5.2 Semantic Classification Accuracy

The accuracy of semantic labels assigned to vertices or faces of the 3D model (Figs. 6 and 7) was evaluated by its projection to all test images with known poses (denoted ‘3D’ below). Some submissions also directly included image segmentation results (denoted ‘2D’), which were also compared.

Visual comparison of the results in a selected frame is given in Fig. 10. In the error mask the red pixels indicate incorrectly classified pixels, grey were correct and black were not evaluated. Quantitative results are presented by confusion matrices for all images in the test set in Fig. 11, where semantic accuracy is the percentage of correctly predicted pixels across all test images, and similarly in Fig. 12 for real images.

Fig. 10.
figure 10

Comparison of predicted semantic maps for a sample synthetic frame (above) and GT semantics with color image, overlay and depth map (below). Error mask: red marks incorrect pixels, grey correct. (Color figure online)

Fig. 11.
figure 11

Evaluation of predicted semantic labels on test set. Confusion matrix: dark on diagonal indicates good match of the prediction with GT labels. Semantic accuracy: pixel-wise ratio of correct predictions over all test images.

Fig. 12.
figure 12

Evaluation of predicted semantic labels on real set.

5.3 Results and Discussion

The quantitative comparison in all performance categories is given in Table 1 for synthetic data and in Table 2 for real validation data.

The baseline Structure-from-Motion method COLMAP [17] was outperformed by HAB submission by 3 cm in terms of accuracy on synthetic data, but at the cost of lower completeness (Table 1).
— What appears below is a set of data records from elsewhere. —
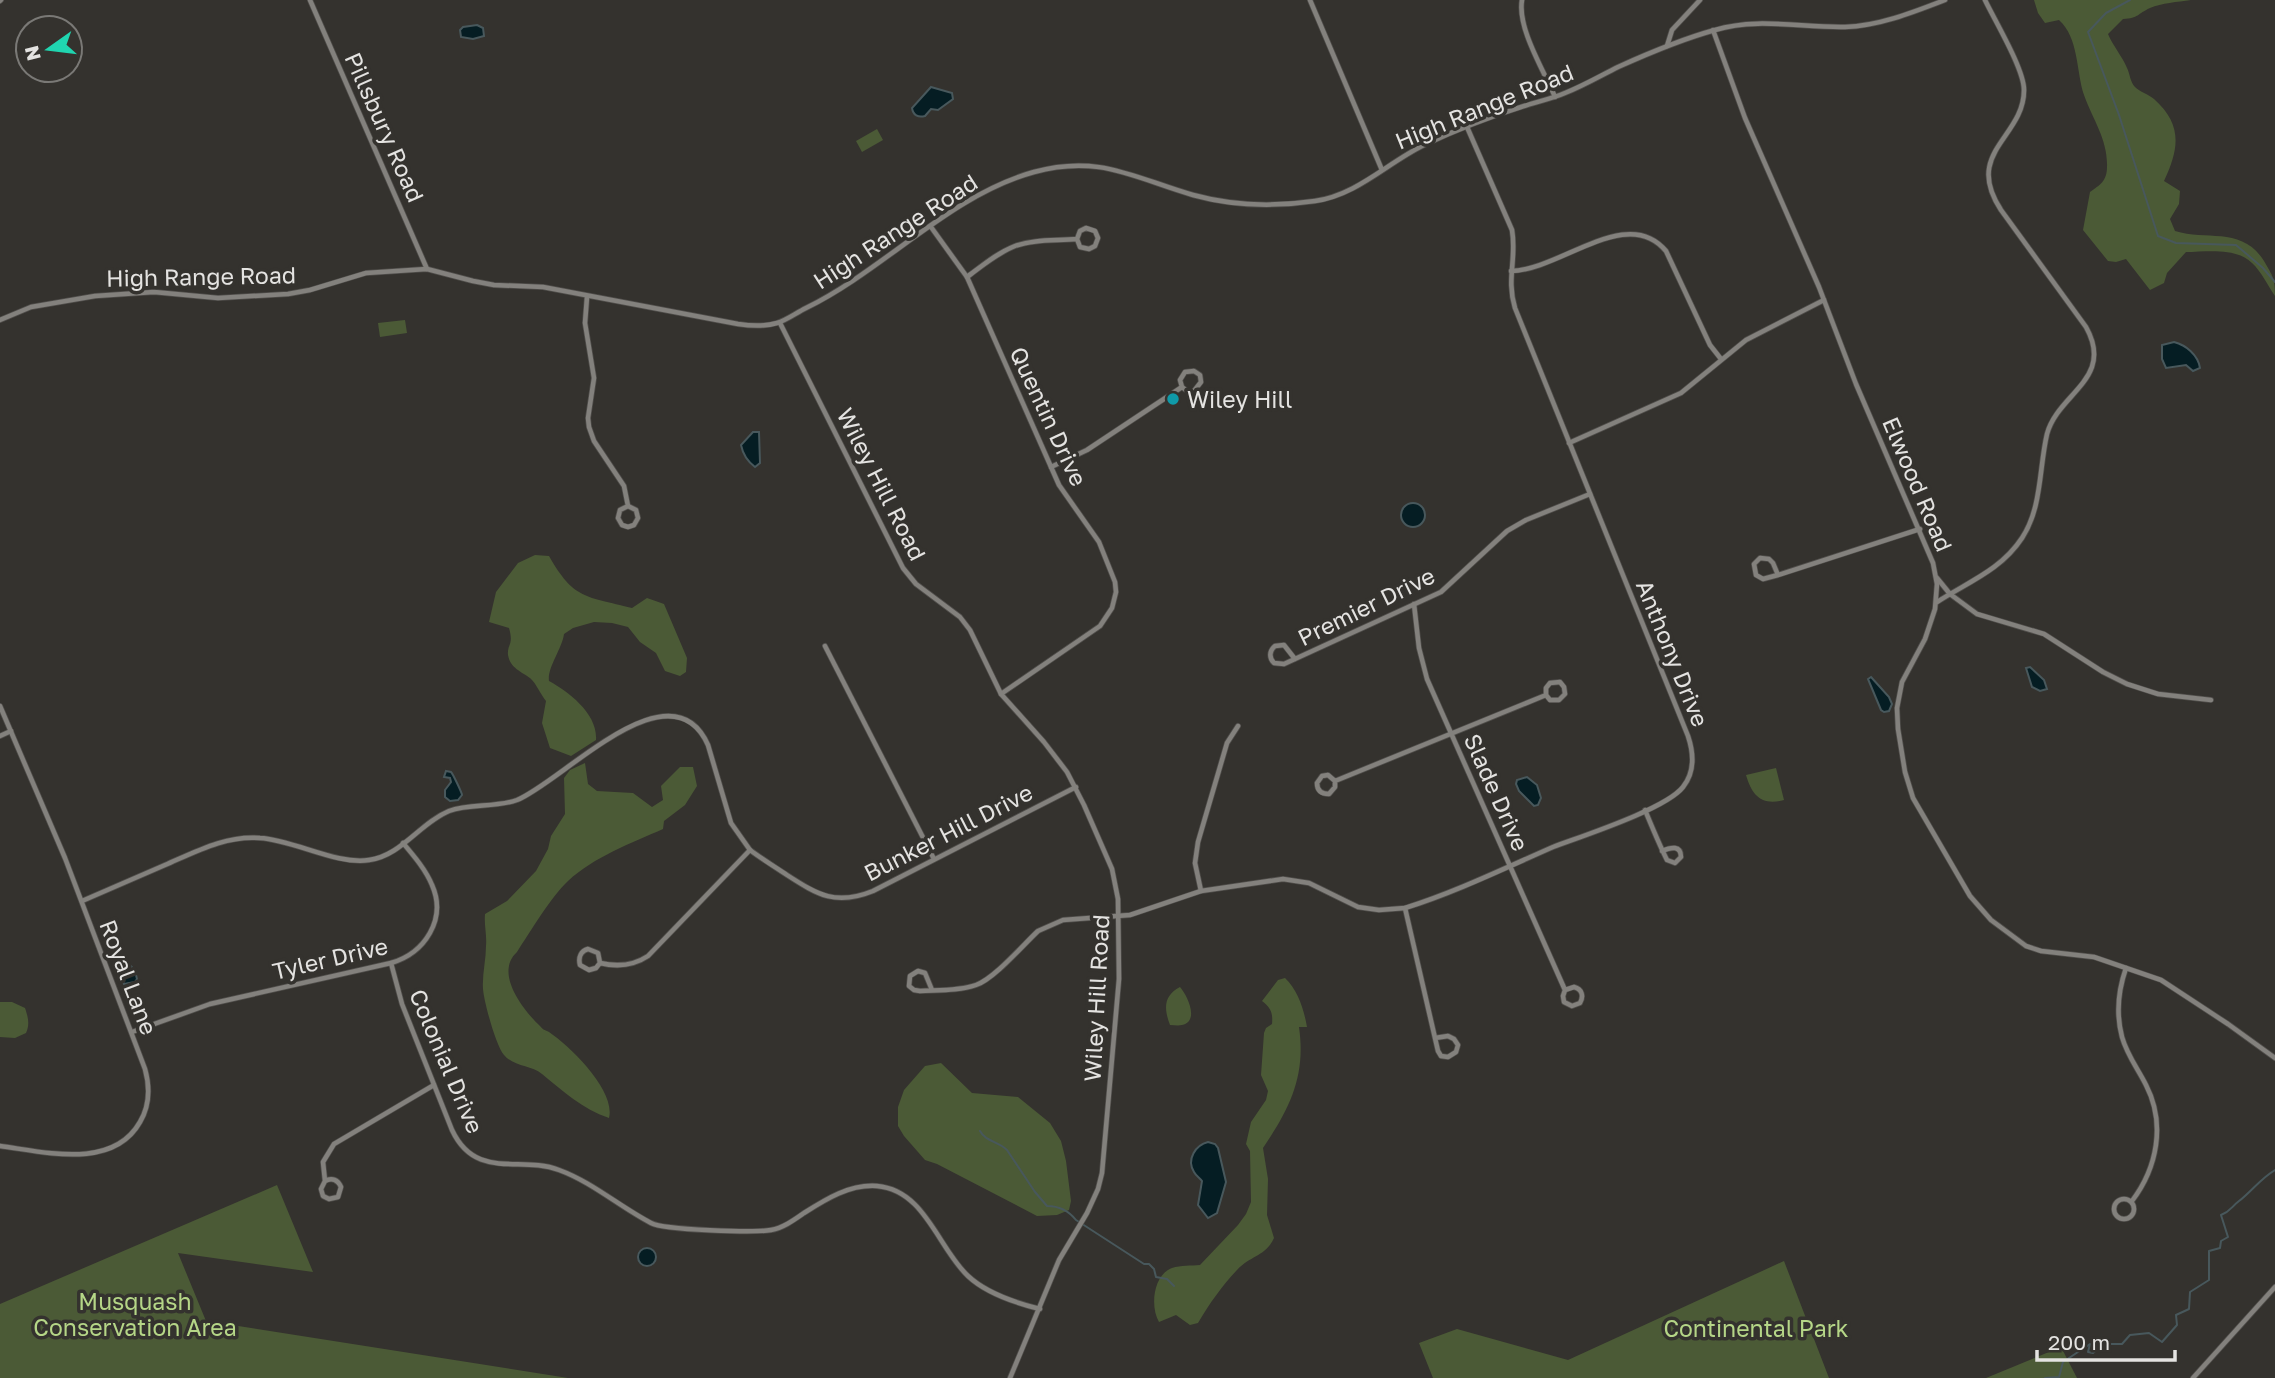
<svg xmlns="http://www.w3.org/2000/svg" width="2275" height="1378" font-family="'Golos Text',sans-serif">
<rect width="100%" height="100%" fill="#34322e"/>
<!-- green -->
<g fill="#4b5a36">
<path d="M 2034,0 L 2191,0 C 2177,2 2162,3 2150,8 C 2137,14 2139,18 2123,19 L 2108,34 C 2113,46 2122,56 2127,68 C 2130,74 2130,82 2135,87 C 2140,92 2148,94 2154,99 C 2183,125 2179,149 2164,181 L 2180,191 L 2179,204 L 2170,219 L 2175,231 C 2208,241 2242,226 2264,261 C 2273,277 2275,277 2275,296 C 2268,286 2261,271 2252,263 C 2236,247 2206,252 2186,252 L 2167,273 L 2164,283 L 2150,290 L 2126,259 L 2116,262 L 2108,261 L 2083,230 L 2090,192 C 2100,185 2107,181 2107,167 C 2108,140 2093,120 2084,95 C 2076,71 2079,38 2059,20 L 2045,23 L 2038,13 Z"/>
<path d="M 877,129 L 883,140 L 862,152 L 856,141 Z"/>
<path d="M 405,320 L 407,333 L 380,337 L 378,323 Z"/>
<path d="M 535,555 L 549,556 C 574,600 586,596 632,608 L 647,598 L 664,604 L 687,658 L 686,672 L 680,676 L 665,671 L 656,653 L 640,642 L 628,627 L 612,623 L 594,622 L 573,628 L 564,634 C 562,649 547,668 549,681 C 569,692 598,714 596,740 L 571,756 L 550,748 L 542,723 L 546,701 C 541,695 536,683 530,678 C 522,672 510,668 508,655 C 507,644 514,645 509,628 L 489,622 L 496,592 L 518,563 Z"/>
<path d="M 585,763 L 588,784 L 597,791 L 633,793 L 652,807 L 663,800 L 661,786 L 680,767 L 693,767 L 697,786 L 685,805 L 664,821 L 663,829 C 631,843 594,857 568,881 C 551,897 530,932 517,952 C 494,973 523,1010 540,1026 C 543,1030 545,1030 549,1032 C 571,1047 616,1091 609,1118 C 582,1109 563,1091 542,1074 C 531,1065 514,1067 504,1055 C 496,1046 484,1002 483,989 C 482,975 486,960 486,946 C 487,935 484,926 485,914 L 507,901 L 536,871 L 548,849 L 551,836 L 565,814 L 564,778 L 570,770 Z"/>
<path d="M 1776,768 L 1784,800 C 1762,806 1752,796 1746,775 Z"/>
<path d="M 1285,978 C 1298,990 1304,1010 1307,1027 L 1299,1027 C 1306,1076 1290,1108 1263,1148 L 1268,1179 L 1267,1215 L 1274,1238 C 1265,1257 1251,1255 1237,1270 C 1222,1286 1209,1304 1198,1323 L 1190,1325 L 1176,1315 L 1159,1322 C 1150,1307 1153,1275 1172,1268 C 1181,1265 1191,1266 1200,1265 L 1238,1225 L 1246,1214 L 1251,1202 L 1250,1151 L 1246,1144 L 1251,1122 L 1266,1100 L 1268,1091 L 1261,1075 L 1264,1033 L 1266,1028 L 1272,1024 C 1273,1013 1271,1008 1262,1001 L 1278,980 Z"/>
<path d="M 1180,987 C 1187,995 1200,1021 1182,1025 C 1178,1026 1174,1025 1170,1025 C 1164,1009 1163,996 1180,987 Z"/>
<path d="M 0,1002 L 12,1002 L 25,1008 C 28,1017 30,1024 26,1033 L 15,1038 L 0,1037 Z"/>
<path d="M 941,1063 L 972,1093 L 1018,1097 L 1050,1123 L 1061,1141 L 1066,1161 L 1071,1201 L 1069,1210 L 1057,1215 L 1037,1216 L 937,1164 L 925,1160 L 904,1136 L 898,1126 L 898,1107 L 904,1090 L 925,1066 Z"/>
<path d="M 277,1185 L 313,1272 L 178,1253 L 206,1321 L 568,1378 L 0,1378 L 0,1304 Z"/>
<path d="M 1784,1261 L 1829,1378 L 1433,1378 L 1419,1343 L 1457,1329 L 1568,1360 Z"/>
<path d="M 2061,1347 L 2077,1378 L 1986,1378 Z"/>
</g>
<!-- water -->
<g fill="#051d23" stroke="#48585c" stroke-width="2">
<path d="M 477,25 L 483,28 L 484,36 L 473,39 L 461,37 L 460,30 L 463,27 Z"/>
<path d="M 931,87 L 952,93 L 953,99 L 938,110 L 931,109 L 925,116 C 918,118 913,115 912,108 Z"/>
<path d="M 2174,342 C 2186,345 2198,355 2200,368 L 2193,371 L 2186,365 L 2166,368 L 2162,359 L 2162,345 Z"/>
<path d="M 753,432 L 759,432 L 760,463 L 755,467 C 747,461 743,455 741,445 Z"/>
<circle cx="1413" cy="515" r="12"/>
<path d="M 2030,667 L 2044,680 L 2047,689 L 2040,691 L 2032,687 L 2026,668 Z"/>
<path d="M 1871,677 L 1889,697 L 1892,704 L 1889,711 L 1884,712 L 1881,710 L 1868,679 Z"/>
<path d="M 446,771 L 451,772 C 453,774 462,793 462,795 L 458,800 L 450,801 L 445,797 L 445,790 L 451,782 L 450,778 L 444,777 Z"/>
<path d="M 1527,777 L 1537,785 L 1541,798 L 1538,805 L 1534,806 L 1519,791 L 1516,784 L 1517,780 Z"/>
<path d="M 130,965 L 135,971 L 137,979 L 135,982 L 124,984 L 119,971 L 122,967 Z"/>
<path d="M 1208,1142 L 1215,1144 L 1218,1148 L 1226,1182 L 1217,1213 L 1208,1218 L 1198,1205 L 1202,1181 C 1200,1178 1196,1176 1194,1172 C 1186,1159 1196,1145 1208,1142 Z"/>
<circle cx="647" cy="1257" r="9"/>
</g>
<g fill="none" stroke-linecap="round" stroke-linejoin="round">
<!-- stream -->
<g stroke="#48585c" stroke-width="2">
<path d="M 2130,0 L 2106,13 L 2088,32 L 2119,115 L 2158,236 L 2176,243 L 2236,245 L 2263,268 L 2275,282"/>
<path d="M 980,1131 C 986,1142 998,1141 1007,1150 L 1035,1192 L 1047,1206 C 1059,1206 1068,1210 1076,1220 L 1144,1264 L 1149,1264 L 1154,1269 L 1156,1277 L 1167,1279 L 1174,1286"/>
<path d="M 2045,1378 L 2059,1377 L 2063,1362 L 2090,1344 L 2088,1352 L 2093,1353 L 2104,1344 L 2122,1344 L 2130,1335 L 2149,1333 L 2162,1342 L 2177,1325 L 2176,1315 L 2189,1309 L 2190,1292 L 2209,1280 L 2209,1251 L 2220,1248 L 2221,1241 L 2228,1237 L 2221,1215 C 2231,1211 2231,1207 2239,1201 C 2252,1191 2261,1178 2275,1170"/>
</g>
<!-- minor casing -->
<g stroke="#504e4b" stroke-width="6">
<g id="minor">
<path d="M 310,0 L 427,269"/>
<path d="M 1310,0 L 1382,170"/>
<path d="M 1522,0 C 1517,28 1544,71 1555,97"/>
<path d="M 0,1 L 1,0"/>
<path d="M 1713,30 L 1745,118 L 1819,287 L 1856,384 L 1933,563 L 1937,584 L 1935,609 L 1925,639 L 1902,682 L 1897,708 L 1898,729 L 1905,772 L 1913,798 L 1970,896 L 1991,920 L 2026,946 L 2041,951 L 2094,957 L 2161,980 L 2228,1024 L 2275,1058"/>
<path d="M 1667,46 L 1672,30 L 1700,0"/>
<path d="M 931,227 L 967,277 L 1059,485 L 1099,542 L 1115,582 L 1116,592 L 1112,608 L 1100,626 L 1001,694"/>
<path d="M 1511,271 C 1561,270 1627,204 1666,251 L 1710,345 L 1721,359"/>
<path d="M 967,277 C 982,266 997,253 1015,246 C 1034,239 1056,241 1077,239 L 1080,247 L 1089,249 L 1095,246 L 1098,238 L 1095,231 L 1086,228 L 1080,231 L 1077,239"/>
<path d="M 587,297 L 585,323 L 594,378 L 588,418 L 589,427 L 594,441 L 624,486 L 628,506 L 620,510 L 618,518 L 622,525 L 628,527 L 634,525 L 638,518 L 636,510 L 628,506"/>
<path d="M 0,320 L 31,307 L 95,296 L 154,292 L 218,298 L 288,294 L 310,290 L 366,273 L 427,269 L 473,281 L 494,285 L 543,287 L 738,324 C 751,326 764,327 777,323 C 787,320 796,313 806,308 C 884,270 950,195 1034,172 C 1099,154 1134,178 1193,195 C 1233,206 1274,207 1315,201 C 1357,195 1387,163 1424,145 C 1456,130 1489,117 1521,107 C 1536,102 1551,99 1565,93 C 1583,86 1600,76 1618,67 C 1649,53 1682,39 1715,30 C 1757,17 1802,28 1845,27 C 1879,26 1914,12 1945,0"/>
<path d="M 780,323 L 903,568 L 916,584 L 960,617 L 970,630 L 1001,694 L 1044,742 L 1067,772 L 1084,805 L 1112,869 L 1118,899 L 1119,979 L 1102,1173 L 1098,1189 L 1087,1213 L 1059,1260 L 1010,1378"/>
<path d="M 1569,443 L 1681,393 L 1746,340 L 1824,300"/>
<path d="M 1051,467 L 1087,450 L 1182,387 L 1187,391 L 1194,391 L 1201,382 L 1200,375 L 1194,371 L 1185,372 L 1180,380 L 1182,387"/>
<path d="M 1778,575 L 1773,563 L 1769,559 L 1760,558 L 1754,564 L 1756,575 L 1763,579 L 1778,575 L 1920,529"/>
<path d="M 1937,578 L 1950,594 L 1977,614 L 2044,634 L 2103,672 L 2127,684 L 2158,694 L 2211,700"/>
<path d="M 1937,602 C 1968,582 2001,570 2022,538 C 2042,508 2039,468 2047,434 C 2058,393 2115,379 2086,327 L 2001,210 C 1963,152 2024,138 2024,90 C 2024,69 1995,21 1985,0"/>
<path d="M 1414,604 L 1419,648 L 1427,679 L 1565,990 L 1563,996 L 1564,1002 L 1572,1006 L 1580,1003 C 1584,996 1582,989 1574,987 L 1565,990"/>
<path d="M 825,646 L 934,859"/>
<path d="M 1295,659 L 1284,645 L 1275,646 C 1269,651 1269,658 1274,663 L 1284,664 L 1441,592 L 1507,531 L 1526,520 L 1590,494"/>
<path d="M 0,706 L 65,858 L 145,1069 C 150,1087 150,1105 140,1122 C 113,1170 45,1152 0,1146"/>
<path d="M 0,736 L 11,731"/>
<path d="M 1335,781 L 1335,787 L 1329,794 C 1321,794 1317,790 1317,783 L 1322,776 L 1328,775 L 1335,781 L 1546,695 L 1550,700 L 1559,700 L 1565,694 L 1564,687 L 1560,682 L 1550,683 L 1546,688 L 1546,695"/>
<path d="M 1645,810 C 1652,827 1659,844 1667,860 L 1675,863 L 1681,857 C 1681,845 1671,847 1662,851"/>
<path d="M 1201,891 L 1195,863 L 1198,842 L 1227,743 L 1238,726"/>
<path d="M 82,901 C 110,889 137,877 165,865 C 195,852 226,835 260,838 C 294,840 336,865 369,860 C 401,856 420,823 449,811 C 470,803 495,808 517,800 C 562,782 671,662 708,745 L 731,823 L 750,850"/>
<path d="M 1405,908 L 1438,1051 L 1441,1056 L 1448,1057 L 1456,1052 L 1458,1045 L 1454,1039 L 1448,1036 L 1435,1038"/>
<path d="M 391,963 L 402,1004 L 452,1130 C 476,1181 520,1155 559,1170 C 592,1182 620,1207 651,1223 C 664,1230 755,1233 771,1230 C 783,1228 794,1220 804,1213 C 826,1199 850,1184 877,1186 C 925,1190 938,1248 968,1276 C 986,1293 1016,1303 1040,1309"/>
<path d="M 600,963 L 596,968 L 589,970 L 580,965 C 578,957 581,951 588,949 L 598,953 L 600,963 C 617,967 633,966 648,956 L 750,850 C 762,859 775,867 787,875 C 818,895 836,906 873,891 L 1076,787"/>
<path d="M 2126,968 C 2118,991 2116,1014 2122,1037 C 2127,1055 2138,1069 2146,1085 C 2166,1124 2157,1168 2132,1201"/>
<path d="M 932,990 L 925,973 L 918,971 L 910,976 L 909,986 L 914,990 L 920,991 C 938,990 959,991 976,985 C 994,979 1023,945 1038,931 L 1063,920 L 1130,915 L 1201,891 L 1283,879 L 1309,883 L 1358,907 L 1379,910 L 1405,908 C 1456,892 1505,868 1553,847 C 1582,836 1666,809 1683,787 C 1695,772 1694,754 1688,736 L 1515,308 C 1506,279 1517,258 1512,230 L 1467,127"/>
<path d="M 132,1032 L 210,1004 L 391,963 C 425,953 447,919 432,885 C 426,870 414,856 403,843"/>
<path d="M 325,1181 C 332,1177 338,1180 341,1187 L 338,1197 L 329,1199 L 323,1196 L 321,1189 L 325,1181 L 323,1162 L 334,1144 L 434,1085"/>
<circle cx="2124" cy="1209" r="10"/>
<path d="M 2193,1378 L 2275,1287"/>
</g>
</g>
<!-- minor -->
<use href="#minor" stroke="#83817d" stroke-width="4.5"/>
</g>
<!-- markers -->
<circle fill="#0f9aa8" stroke="#34322e" stroke-width="2.5" cx="1173" cy="399" r="7"/>
<g text-anchor="middle" dominant-baseline="central" stroke-width="7" stroke-linejoin="round" paint-order="stroke">
<!-- street labels -->
<g font-size="23" fill="#e4e3e1" stroke="#34322e">
<text transform="translate(1484 106) rotate(-22)">High Range Road</text>
<text transform="translate(385 127) rotate(66)">Pillsbury Road</text>
<text transform="translate(895 231) rotate(-33)">High Range Road</text>
<text transform="translate(201 276) rotate(-1)">High Range Road</text>
<text transform="translate(1049 416) rotate(65)">Quentin Drive</text>
<text transform="translate(882 484) rotate(63)">Wiley Hill Road</text>
<text transform="translate(1918 484) rotate(67)">Elwood Road</text>
<text transform="translate(1366 606) rotate(-26)">Premier Drive</text>
<text transform="translate(1673 653) rotate(68)">Anthony Drive</text>
<text transform="translate(1497 792) rotate(66)">Slade Drive</text>
<text transform="translate(948 832) rotate(-27)">Bunker Hill Drive</text>
<text transform="translate(330 958) rotate(-13)">Tyler Drive</text>
<text transform="translate(129 977) rotate(69)">Royal Lane</text>
<text transform="translate(1096 998) rotate(-87)">Wiley Hill Road</text>
<text transform="translate(447 1061) rotate(67)">Colonial Drive</text>
</g>
<!-- poi labels -->
<g font-size="23" fill="#e4e3e1" stroke="#34322e" text-anchor="start">
<text x="1187" y="399">Wiley Hill</text>
</g>
<!-- park labels -->
<g font-size="23" fill="#b5d687" stroke="#34322e">
<text x="135" y="1301">Musquash<tspan x="135" dy="26">Conservation Area</tspan></text>
<text x="1756" y="1328">Continental Park</text>
</g>
</g>
<!-- north arrow -->
<g transform="translate(49 49) rotate(256)"><circle r="33" fill="#34322e" stroke="#7a7976" stroke-width="2"/>
<path d="M0-5L12 26L0 18L-12 26Z" fill="#20d5b0"/>
<text y="-10" font-size="19" font-weight="bold" text-anchor="middle" fill="#e4e3e1">N</text>
</g>
<!-- scale -->
<path d="M2037 1350v10h138v-10" fill="none" stroke="#e4e3e1" stroke-width="3.5"/>
<text x="2048" y="1350" font-size="21" fill="#e4e3e1" stroke="#34322e" stroke-width="5" paint-order="stroke">200 m</text>
</svg>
The COLMAP result could be potentially improved by filtering out outliers seen in Fig. 8, still the class-specific filters used in HAB would likely work for its advantage.

While DTIS submission was lacking good geometry, its joint depth and semantic segmentation resulted in a slight boost of 1% in 2D semantic segmentation accuracy over the SegNet baseline [1], which did not have access to depths. This however did not translate to 3D semantic accuracy, where the change of representation to less accurate mesh resulted in 12% drop in performance. Further inspection of the results shows that most object instances are correctly classified, and the 10–20% error appears near object boundaries or contours.

The real dataset proved to be more challenging Table 2, where the deep network employed by DTIS would apparently need more data for fine-tuning. This probably allowed the classic MVS baseline to prevail in both accuracy and completeness. Among the challenge participants, LAPSI was slightly better on accuracy, but their mesh was otherwise very sparse as low completeness suggests, probably resulting from overly conservative setting of the method.

In summary, best performers for synthetic data were HAB in 3D Geometry category and DTIS in the semantic category. On real data DTIS also scored better than the other submissions.

Table 1. Comparison of submitted results on synthetic test set.
Table 2. Comparison of submitted results on real validation set.

6 Conclusion

The workshop challenge competitors have shown that in some cases the joint semantic and 3D information reasoning can improve results. The performance gain was however rather marginal, suggesting that further optimization and design changes are needed to fully unlock the potential that such approaches offer and come up with methods giving overall balanced improvements. For this purpose, we will continue to support new authors in evaluating their methods on the garden dataset.